Ben and Eliot, just in case you missed Jacobs answer to the git pull -a
question (which you both seem to be confused about)

On Fri, 2 Jun 2017 at 10:00 Jakob Reschke <jakob.reschke at student.hpi.de>
wrote:

>
> 2017-06-02 1:36 GMT+02:00 Eliot Miranda <eliot.miranda at gmail.com>:
> >
> ...
> >
> > The commit is related to a graph of previous commits, right?  So a branch
> > implies a distinct set of commits, right?  When one merges from a branch,
> > the commits on the branch don't get added to the target into which one
> > merges do they  Isn't that the difference between pull and pull -a, that
> > the former just pulls commits on a single branch while pull -a p;pulls
> > commits on all branches?
>
> Git commits refer to their parent commits (merge commits have more
> than one parent), but do not store on which branch(es) they are or
> were on. Since a branch is just a reference (to a commit), you may
> talk about the commits that are reachable from a branch (it is what
> you get from "git log branchname"). But this set almost always
> overlaps with that of other branches because of all the common
> ancestor commits.
>
> Merging a branch adds an additional parent to the to-be-created merge
> commit. Thus, the commits from the merged branch become reachable from
> the branch into which you are merging. So, in a way, they do get added
> to the merge target.
>
> pull -a does not "pull on all branches" and does not usually affect
> the result of the merge at all. "git pull <remote> <branch>"

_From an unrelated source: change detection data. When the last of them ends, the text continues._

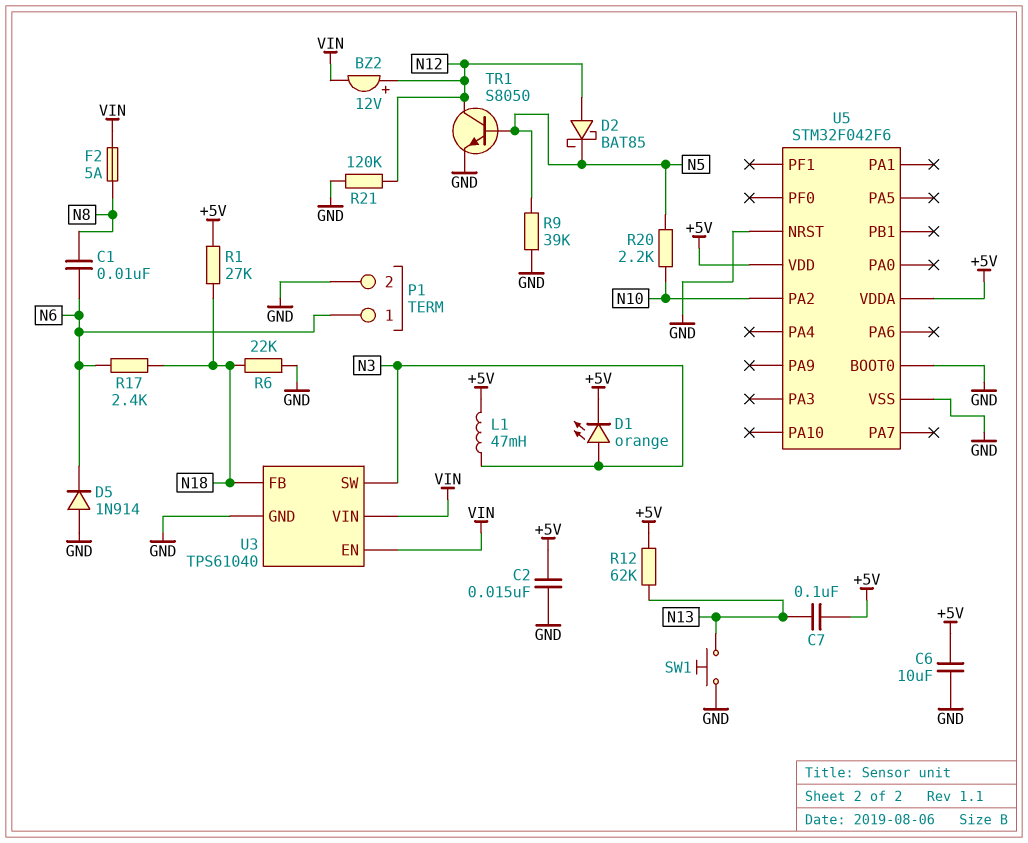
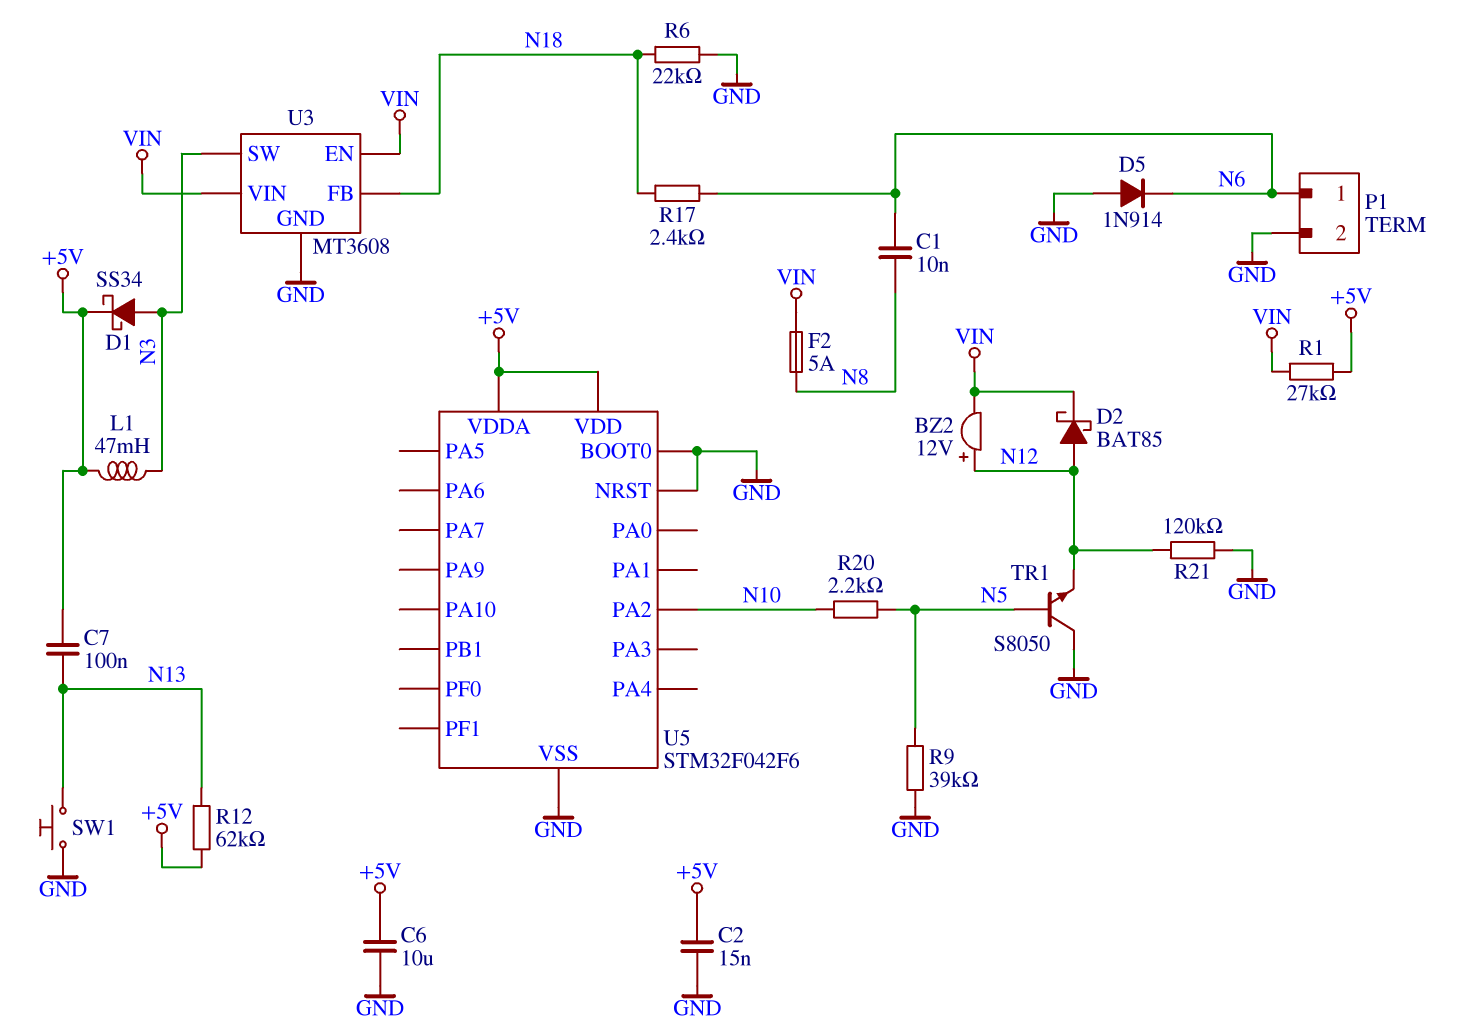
D1: LED orange (A N3, K +5V) -> schottky SS34 (A N3, K +5V)
D2: schottky BAT85 (A N12, K N5) -> schottky BAT85 (A N12, K VIN)
R1: 27k (+5V, N18) -> 27k (+5V, VIN)
TR1: NPN S8050 (B N5, C N12, E GND) -> NPN S8050 (B N5, C GND, E N12)
U3: TPS61040 -> MT3608

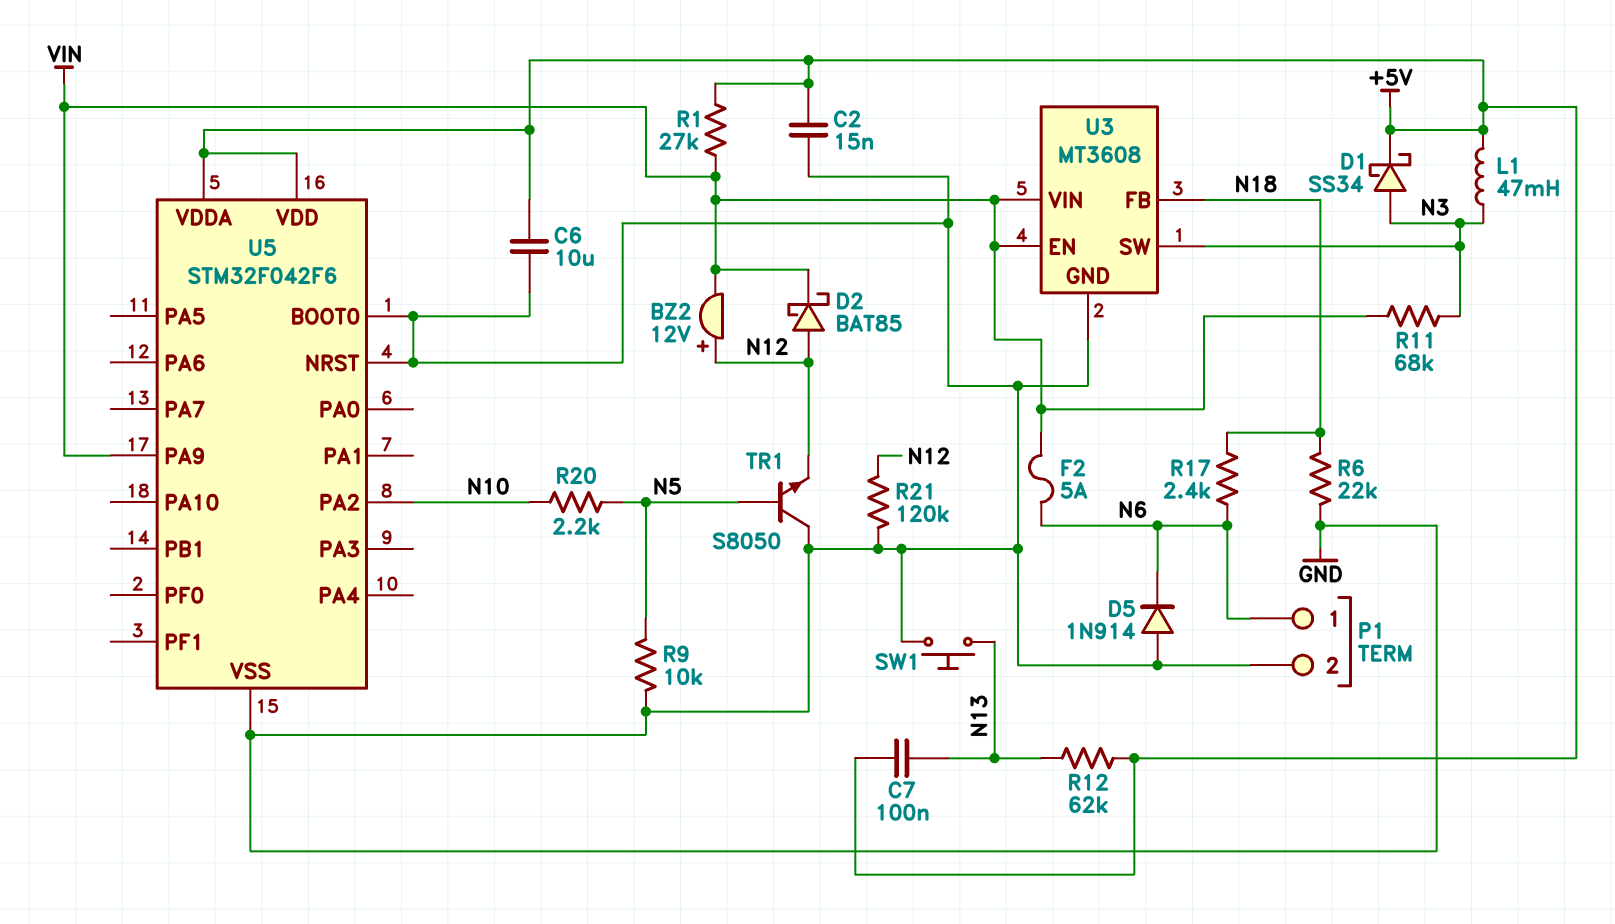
C1: 10nF (N6, N8) -> none
F2: 5A (N8, VIN) -> 5A (N6, VIN)
R9: 39k (GND, N5) -> 10k (GND, N5)
R11: none -> 68k (N3, VIN)
U5 pin PA9: none -> VIN

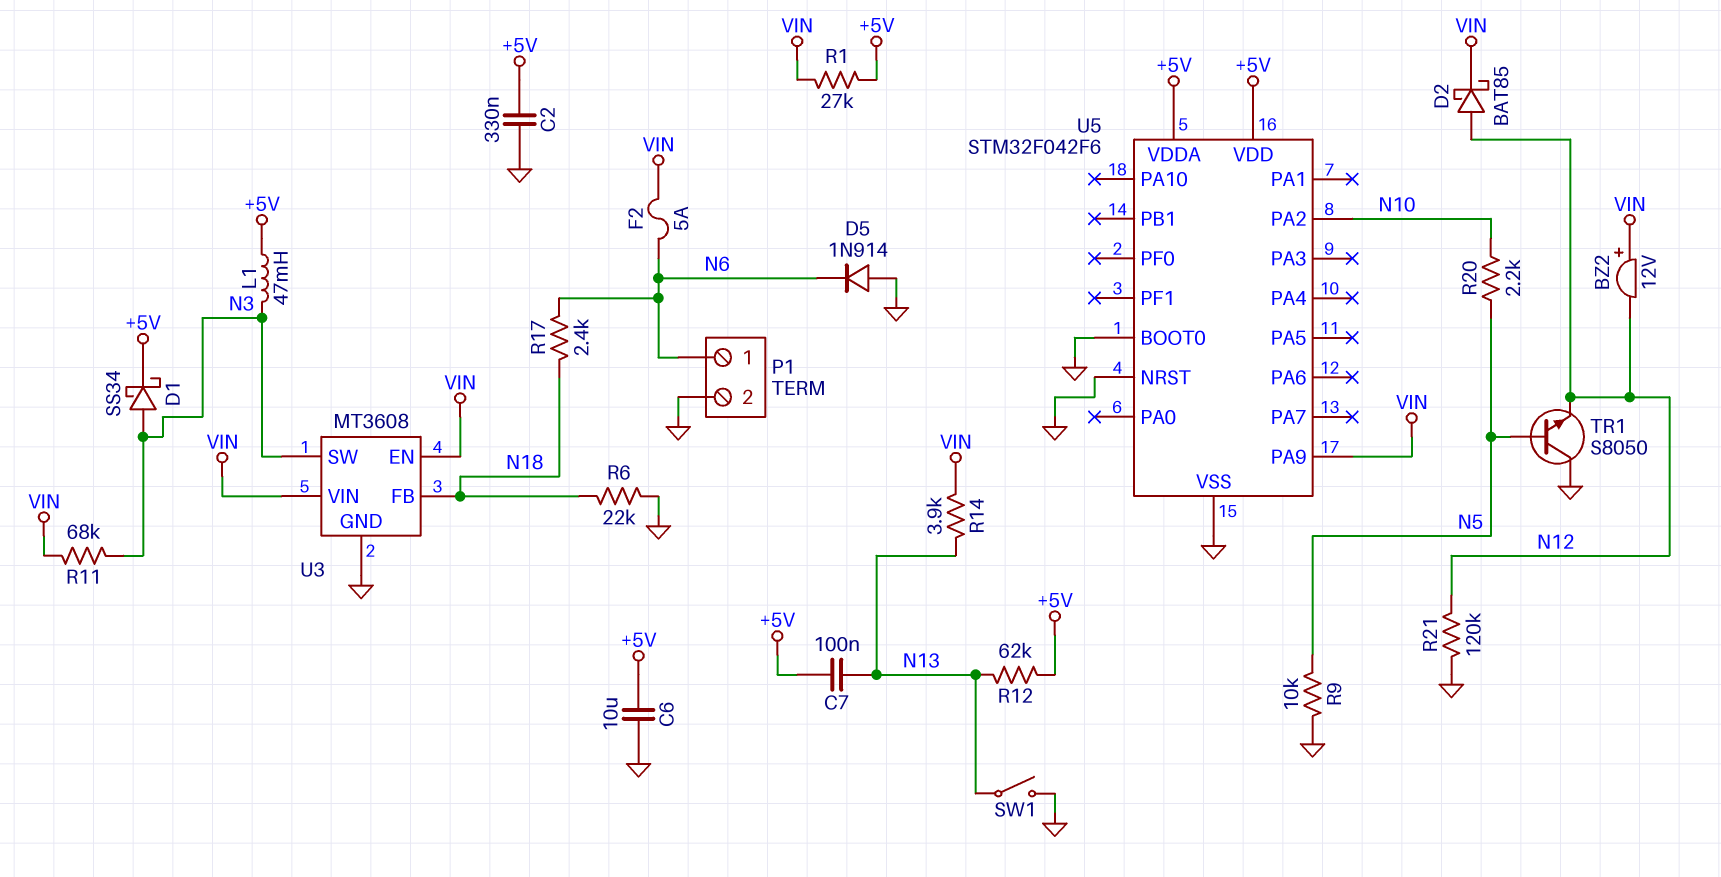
BZ2: buzzer 12V (plus N12, minus VIN) -> buzzer 12V (plus VIN, minus N12)
C2: 15nF (+5V, GND) -> 330nF (+5V, GND)
R14: none -> 3.9k (N13, VIN)
SW1: button (GND, N13) -> switch (GND, N13)

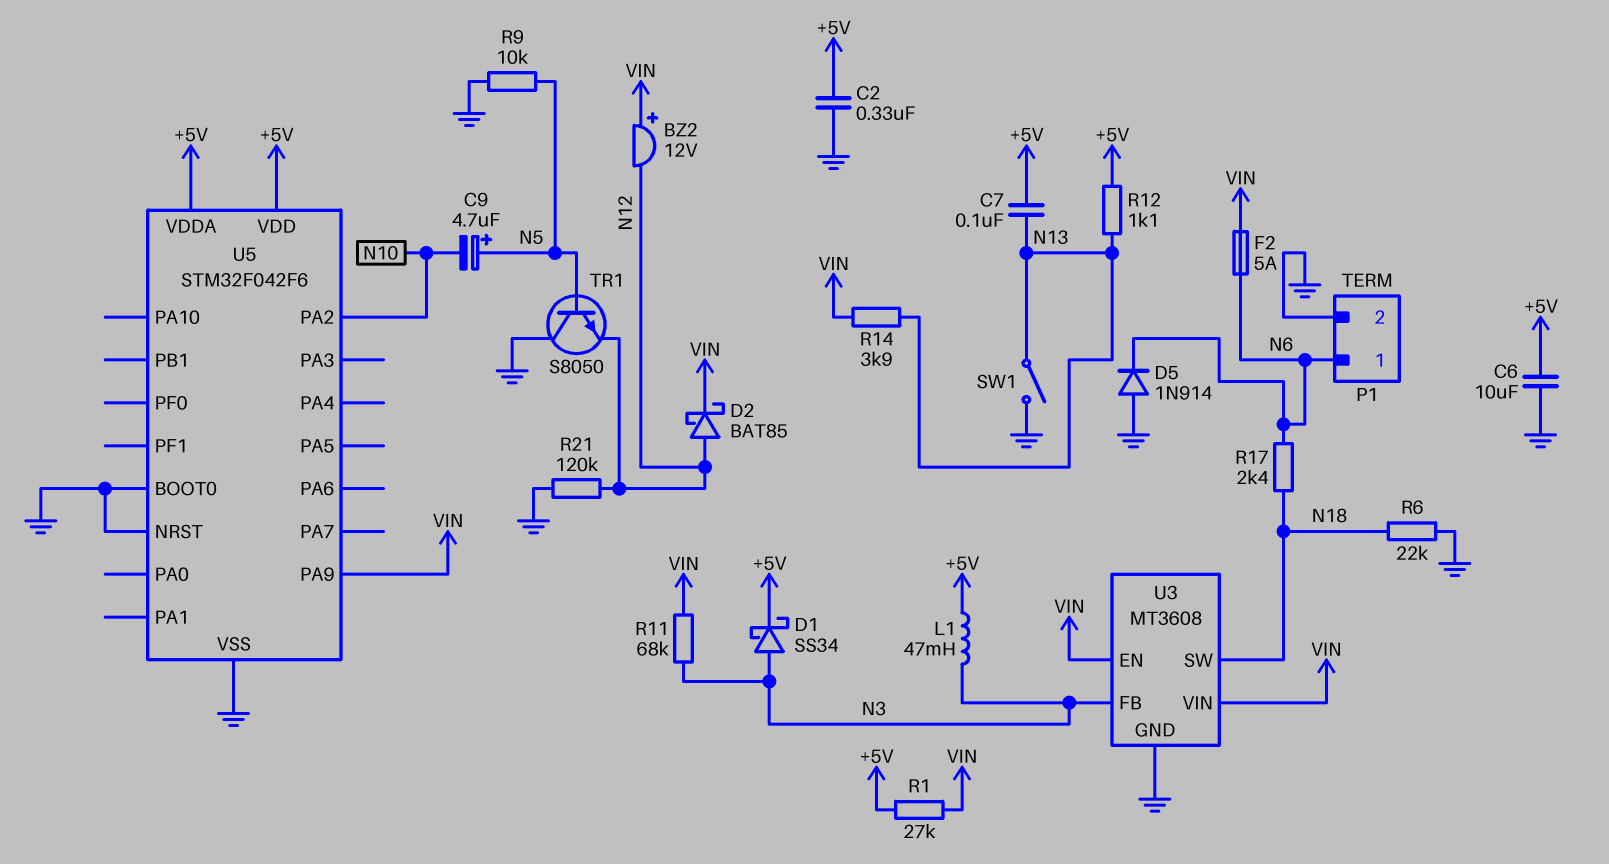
C9: none -> 4.7uF (plus N5, minus N10)
R12: 62k (+5V, N13) -> 1.1k (+5V, N13)
R20: 2.2k (N5, N10) -> none
U3 pin FB: N18 -> N3
U3 pin SW: N3 -> N18

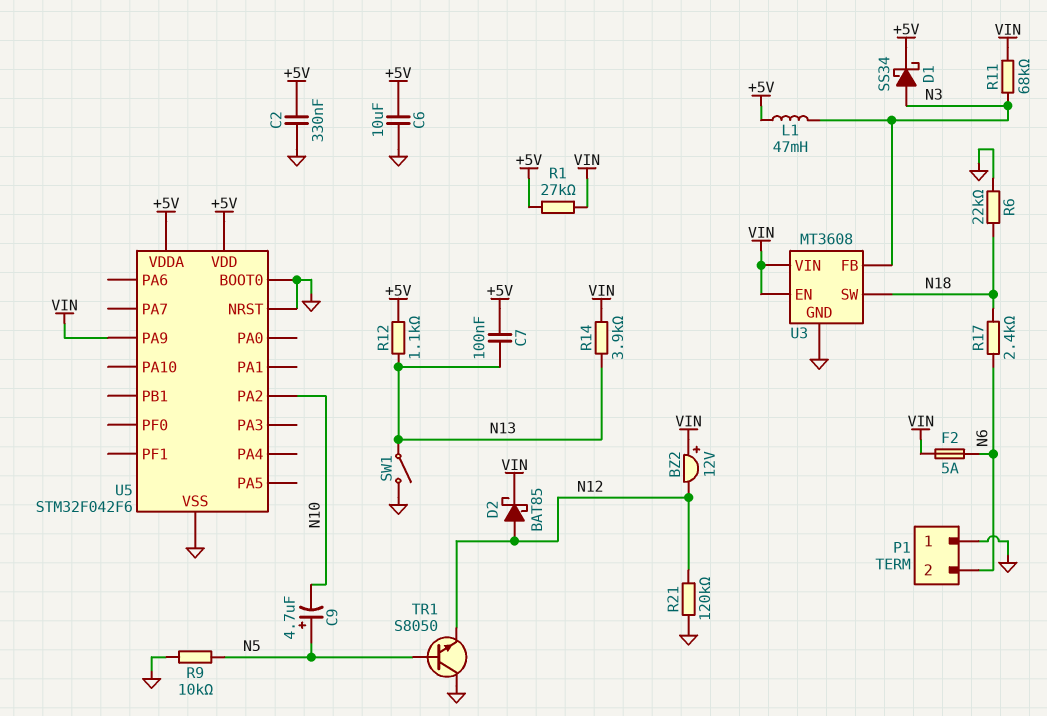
D5: diode 1N914 (A GND, K N6) -> none
P1 pin 1: N6 -> GND
P1 pin 2: GND -> N6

> essentially means "git fetch <remote> <branch>", which writes the
> fetched commits to a temporary reference called FETCH_HEAD, followed
> by "git merge FETCH_HEAD". The -a stands for --append, is an option
> for the fetch, and means that instead of overwriting what is in
> .git/FETCH_HEAD, append the newly fetched commits there. But "git
> merge FETCH_HEAD" will only use the top commit from that file anyway,
> so this is kind of pointless for pull. In fact, it might lead to
> merging the wrong branch or not merging anything at all because the
> latest fetched commit with -a goes to the end of FETCH_HEAD, not the
> top.
>
> But even if it meant to "pull commits on all branches", why would that
> be useful? When you work and pull on branch/feature X, why would you
> want to invoke a merge on an unrelated branch/feature Y?
>
> If you wanted to merge more than one upstream branch into your current
> branch, you would have to name them all when pulling:
>
>    git pull origin branch1 branch2 ...
>
> ...which attempts a merge with (1 + number of unmerged upstream
> branches named on the command line) parent commits.